Where Does the Wage Penalty Bite?

This paper is one of a series published by the National Bureau of Economic Research about obesity. The authors examine relationships between body mass index (BMI) and wages—on average, obese women make 2–8 percent less than normal weight women, although obese men do not make less money than men of normal weight—in order to explore whether assumptions guiding previous studies on this topic are true. Data were drawn from the 1986 and 1999–2005 Panel Study of Income Dynamics.

One assumption that has dominated previous research on this topic is that associations between BMI and wages will be seen only when BMIs exceed 30 (e.g., are in the obese range) and that these associations will be linear. A third assumption is that wages and BMI are related because BMI really is a meaningful reflection of health, in which case wages should be negatively associated with both being overweight and underweight.

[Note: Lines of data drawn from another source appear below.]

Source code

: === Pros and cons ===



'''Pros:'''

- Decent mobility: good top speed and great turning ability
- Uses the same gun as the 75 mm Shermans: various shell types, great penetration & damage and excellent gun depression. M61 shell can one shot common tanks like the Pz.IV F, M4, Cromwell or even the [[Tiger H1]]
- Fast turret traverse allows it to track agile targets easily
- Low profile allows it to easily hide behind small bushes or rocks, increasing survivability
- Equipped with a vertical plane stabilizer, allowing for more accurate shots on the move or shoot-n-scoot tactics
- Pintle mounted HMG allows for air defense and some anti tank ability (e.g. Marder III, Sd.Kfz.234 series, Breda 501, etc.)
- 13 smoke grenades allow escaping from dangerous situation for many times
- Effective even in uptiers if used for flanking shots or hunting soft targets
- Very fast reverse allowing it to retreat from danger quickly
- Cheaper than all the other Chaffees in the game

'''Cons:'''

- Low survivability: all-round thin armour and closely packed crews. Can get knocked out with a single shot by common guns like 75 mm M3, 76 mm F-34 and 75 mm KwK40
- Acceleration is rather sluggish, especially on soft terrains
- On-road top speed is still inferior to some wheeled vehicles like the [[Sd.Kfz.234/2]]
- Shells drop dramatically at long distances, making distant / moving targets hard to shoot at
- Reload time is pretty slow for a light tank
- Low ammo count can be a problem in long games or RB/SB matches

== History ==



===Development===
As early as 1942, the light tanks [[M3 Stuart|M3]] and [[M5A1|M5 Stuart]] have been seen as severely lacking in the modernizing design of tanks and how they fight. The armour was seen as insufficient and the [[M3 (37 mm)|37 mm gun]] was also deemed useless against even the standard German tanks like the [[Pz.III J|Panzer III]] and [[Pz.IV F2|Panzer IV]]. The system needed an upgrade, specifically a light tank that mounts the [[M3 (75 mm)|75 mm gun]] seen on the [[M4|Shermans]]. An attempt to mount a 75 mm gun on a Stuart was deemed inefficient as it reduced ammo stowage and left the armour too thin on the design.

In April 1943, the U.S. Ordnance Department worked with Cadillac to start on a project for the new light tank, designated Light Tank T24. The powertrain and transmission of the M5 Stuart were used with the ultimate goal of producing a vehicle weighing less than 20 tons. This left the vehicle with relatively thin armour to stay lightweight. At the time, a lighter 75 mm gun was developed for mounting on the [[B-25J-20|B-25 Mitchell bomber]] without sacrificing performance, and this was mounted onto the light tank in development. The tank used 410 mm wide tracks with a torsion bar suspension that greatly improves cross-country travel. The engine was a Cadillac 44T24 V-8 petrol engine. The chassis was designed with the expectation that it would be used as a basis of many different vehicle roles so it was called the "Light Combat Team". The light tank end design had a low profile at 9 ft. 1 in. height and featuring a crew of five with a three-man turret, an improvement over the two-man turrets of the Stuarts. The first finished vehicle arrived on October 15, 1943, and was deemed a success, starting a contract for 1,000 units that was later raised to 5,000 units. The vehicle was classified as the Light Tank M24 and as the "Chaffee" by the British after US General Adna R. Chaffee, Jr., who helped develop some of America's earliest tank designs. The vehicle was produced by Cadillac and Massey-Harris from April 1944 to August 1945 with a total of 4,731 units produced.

The authors’ analyses yielded several interesting results. The first is that the assumption that associations between wages and BMI would not be strongly seen at BMIs below 30 did not hold up for women. Women's wages peaked at thresholds far below the obesity cutoff, usually at a BMI of 23 or lower. For men, this finding was somewhat true, depending on specifications of the model; men’s earnings peaked around BMI of 27, then fell modestly. These findings suggests that BMI does not serve as an index of underlying health or medical costs, in terms of wages, but may serve as a proxy for socially-defined physical attractiveness, which is known to affect earnings. In addition, the relationships between wages and BMI differed between blacks and whites, most importantly because the conditional wage function peaks at a considerably higher BMI for minorities and declines more slowly. Lastly, the associations explored in this research were often highly nonlinear, and benefited from the flexible models applied by the authors of this paper.